(Beginning of Records shown)

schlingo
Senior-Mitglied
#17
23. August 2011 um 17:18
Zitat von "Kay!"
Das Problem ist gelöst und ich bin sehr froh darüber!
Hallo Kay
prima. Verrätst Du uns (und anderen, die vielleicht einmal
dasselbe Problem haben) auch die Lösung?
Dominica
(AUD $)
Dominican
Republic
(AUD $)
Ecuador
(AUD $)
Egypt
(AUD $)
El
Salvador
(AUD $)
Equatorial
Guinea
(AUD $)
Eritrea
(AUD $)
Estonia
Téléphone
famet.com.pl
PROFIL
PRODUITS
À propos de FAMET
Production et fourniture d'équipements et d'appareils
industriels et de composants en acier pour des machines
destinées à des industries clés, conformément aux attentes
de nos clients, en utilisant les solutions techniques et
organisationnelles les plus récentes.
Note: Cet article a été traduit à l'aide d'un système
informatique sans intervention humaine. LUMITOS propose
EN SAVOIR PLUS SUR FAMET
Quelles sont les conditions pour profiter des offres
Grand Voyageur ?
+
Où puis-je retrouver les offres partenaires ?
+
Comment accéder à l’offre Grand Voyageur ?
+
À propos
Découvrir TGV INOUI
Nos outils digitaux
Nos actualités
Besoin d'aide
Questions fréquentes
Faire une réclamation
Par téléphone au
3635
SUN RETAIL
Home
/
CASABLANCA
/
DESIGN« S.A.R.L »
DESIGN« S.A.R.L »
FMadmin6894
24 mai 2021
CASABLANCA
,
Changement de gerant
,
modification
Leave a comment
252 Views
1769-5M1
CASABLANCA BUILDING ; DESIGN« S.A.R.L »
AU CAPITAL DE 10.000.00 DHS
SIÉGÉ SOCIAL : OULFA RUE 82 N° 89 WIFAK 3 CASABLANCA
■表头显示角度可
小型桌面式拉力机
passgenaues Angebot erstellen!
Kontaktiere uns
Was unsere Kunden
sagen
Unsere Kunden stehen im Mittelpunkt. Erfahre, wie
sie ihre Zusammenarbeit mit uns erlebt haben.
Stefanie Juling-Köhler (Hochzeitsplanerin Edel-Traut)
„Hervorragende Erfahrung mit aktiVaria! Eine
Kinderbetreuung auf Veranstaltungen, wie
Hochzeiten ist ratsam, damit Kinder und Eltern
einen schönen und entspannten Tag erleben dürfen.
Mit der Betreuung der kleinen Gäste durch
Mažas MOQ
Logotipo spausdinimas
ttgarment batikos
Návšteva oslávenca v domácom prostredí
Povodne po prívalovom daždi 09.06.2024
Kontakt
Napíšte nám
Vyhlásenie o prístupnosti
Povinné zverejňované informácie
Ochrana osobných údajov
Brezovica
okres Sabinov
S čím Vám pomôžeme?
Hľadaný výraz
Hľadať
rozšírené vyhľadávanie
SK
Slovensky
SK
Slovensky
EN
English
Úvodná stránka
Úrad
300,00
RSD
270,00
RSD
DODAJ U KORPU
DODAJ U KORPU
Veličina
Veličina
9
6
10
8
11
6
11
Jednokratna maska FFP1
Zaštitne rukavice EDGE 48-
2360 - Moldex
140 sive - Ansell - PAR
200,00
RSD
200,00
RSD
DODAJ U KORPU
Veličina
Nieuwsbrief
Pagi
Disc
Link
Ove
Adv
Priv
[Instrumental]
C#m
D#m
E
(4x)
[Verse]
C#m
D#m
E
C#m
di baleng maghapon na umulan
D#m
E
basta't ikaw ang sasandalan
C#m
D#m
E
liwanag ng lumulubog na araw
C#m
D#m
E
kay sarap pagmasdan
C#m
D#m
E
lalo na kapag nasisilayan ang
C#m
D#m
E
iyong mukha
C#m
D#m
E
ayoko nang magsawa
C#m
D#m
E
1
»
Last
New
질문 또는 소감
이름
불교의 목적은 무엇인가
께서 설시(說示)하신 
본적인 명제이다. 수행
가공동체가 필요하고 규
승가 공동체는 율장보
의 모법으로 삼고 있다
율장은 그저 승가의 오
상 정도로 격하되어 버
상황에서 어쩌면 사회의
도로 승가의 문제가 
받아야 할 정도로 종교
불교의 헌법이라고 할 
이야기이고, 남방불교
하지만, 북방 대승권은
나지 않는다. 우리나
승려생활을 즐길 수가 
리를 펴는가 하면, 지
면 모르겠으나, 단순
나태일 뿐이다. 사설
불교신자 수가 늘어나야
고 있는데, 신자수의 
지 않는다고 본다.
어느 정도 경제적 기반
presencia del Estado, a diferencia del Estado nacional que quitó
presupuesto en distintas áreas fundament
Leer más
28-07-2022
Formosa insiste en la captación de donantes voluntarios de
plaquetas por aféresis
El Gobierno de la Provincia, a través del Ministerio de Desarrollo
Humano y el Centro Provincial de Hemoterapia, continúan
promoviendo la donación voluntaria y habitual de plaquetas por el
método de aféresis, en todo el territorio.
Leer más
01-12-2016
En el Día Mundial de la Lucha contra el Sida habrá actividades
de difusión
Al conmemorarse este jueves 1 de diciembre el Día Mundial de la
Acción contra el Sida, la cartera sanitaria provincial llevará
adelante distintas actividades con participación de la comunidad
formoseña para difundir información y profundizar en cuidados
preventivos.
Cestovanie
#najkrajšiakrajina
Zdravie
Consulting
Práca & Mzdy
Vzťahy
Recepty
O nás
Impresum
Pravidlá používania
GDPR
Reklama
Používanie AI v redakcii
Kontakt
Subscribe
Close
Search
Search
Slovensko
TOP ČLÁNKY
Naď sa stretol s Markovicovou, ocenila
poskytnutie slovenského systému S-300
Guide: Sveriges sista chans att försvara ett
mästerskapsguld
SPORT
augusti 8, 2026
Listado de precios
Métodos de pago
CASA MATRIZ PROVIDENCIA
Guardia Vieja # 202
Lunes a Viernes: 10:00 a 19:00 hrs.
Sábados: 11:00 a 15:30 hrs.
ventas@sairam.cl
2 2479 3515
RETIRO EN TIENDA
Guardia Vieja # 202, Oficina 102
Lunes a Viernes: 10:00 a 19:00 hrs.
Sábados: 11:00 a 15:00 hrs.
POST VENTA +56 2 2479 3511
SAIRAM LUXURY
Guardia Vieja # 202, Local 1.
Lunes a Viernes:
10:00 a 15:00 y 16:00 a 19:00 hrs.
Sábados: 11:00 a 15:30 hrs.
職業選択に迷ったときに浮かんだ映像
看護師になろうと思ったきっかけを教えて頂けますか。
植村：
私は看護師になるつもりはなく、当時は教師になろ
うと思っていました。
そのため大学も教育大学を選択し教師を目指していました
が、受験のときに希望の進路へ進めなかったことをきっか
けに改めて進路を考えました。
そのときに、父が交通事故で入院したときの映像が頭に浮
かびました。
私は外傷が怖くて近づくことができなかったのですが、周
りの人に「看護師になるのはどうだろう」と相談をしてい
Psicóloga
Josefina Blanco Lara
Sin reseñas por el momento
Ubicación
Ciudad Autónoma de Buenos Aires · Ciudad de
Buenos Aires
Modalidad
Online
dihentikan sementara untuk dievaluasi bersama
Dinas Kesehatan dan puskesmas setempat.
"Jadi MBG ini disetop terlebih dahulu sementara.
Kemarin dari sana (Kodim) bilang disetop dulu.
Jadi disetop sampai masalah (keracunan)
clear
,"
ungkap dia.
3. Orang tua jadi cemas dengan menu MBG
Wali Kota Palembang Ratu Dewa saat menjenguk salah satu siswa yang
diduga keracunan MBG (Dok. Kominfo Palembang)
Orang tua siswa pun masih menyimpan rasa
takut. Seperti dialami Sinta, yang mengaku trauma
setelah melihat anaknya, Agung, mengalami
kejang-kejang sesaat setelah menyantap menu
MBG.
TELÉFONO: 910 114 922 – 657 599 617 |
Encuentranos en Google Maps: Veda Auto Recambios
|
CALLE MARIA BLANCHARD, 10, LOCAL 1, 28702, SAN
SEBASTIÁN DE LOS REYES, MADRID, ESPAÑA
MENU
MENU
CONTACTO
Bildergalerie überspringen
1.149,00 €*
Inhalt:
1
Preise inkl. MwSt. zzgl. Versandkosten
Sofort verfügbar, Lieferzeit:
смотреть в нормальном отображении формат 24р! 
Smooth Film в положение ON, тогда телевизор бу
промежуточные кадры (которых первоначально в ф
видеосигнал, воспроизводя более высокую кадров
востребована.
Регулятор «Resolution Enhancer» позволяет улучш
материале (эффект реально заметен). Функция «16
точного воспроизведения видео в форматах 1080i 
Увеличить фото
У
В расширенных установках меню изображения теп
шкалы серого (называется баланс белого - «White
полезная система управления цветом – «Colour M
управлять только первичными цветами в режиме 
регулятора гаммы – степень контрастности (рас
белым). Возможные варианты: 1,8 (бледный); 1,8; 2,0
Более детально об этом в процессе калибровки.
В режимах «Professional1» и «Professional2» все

(End of Records shown)

Your answer should consist of the lines from the listing that hold the word "Orang".

--- Exercise output ---
3. Orang tua jadi cemas dengan menu MBG
Orang tua siswa pun masih menyimpan rasa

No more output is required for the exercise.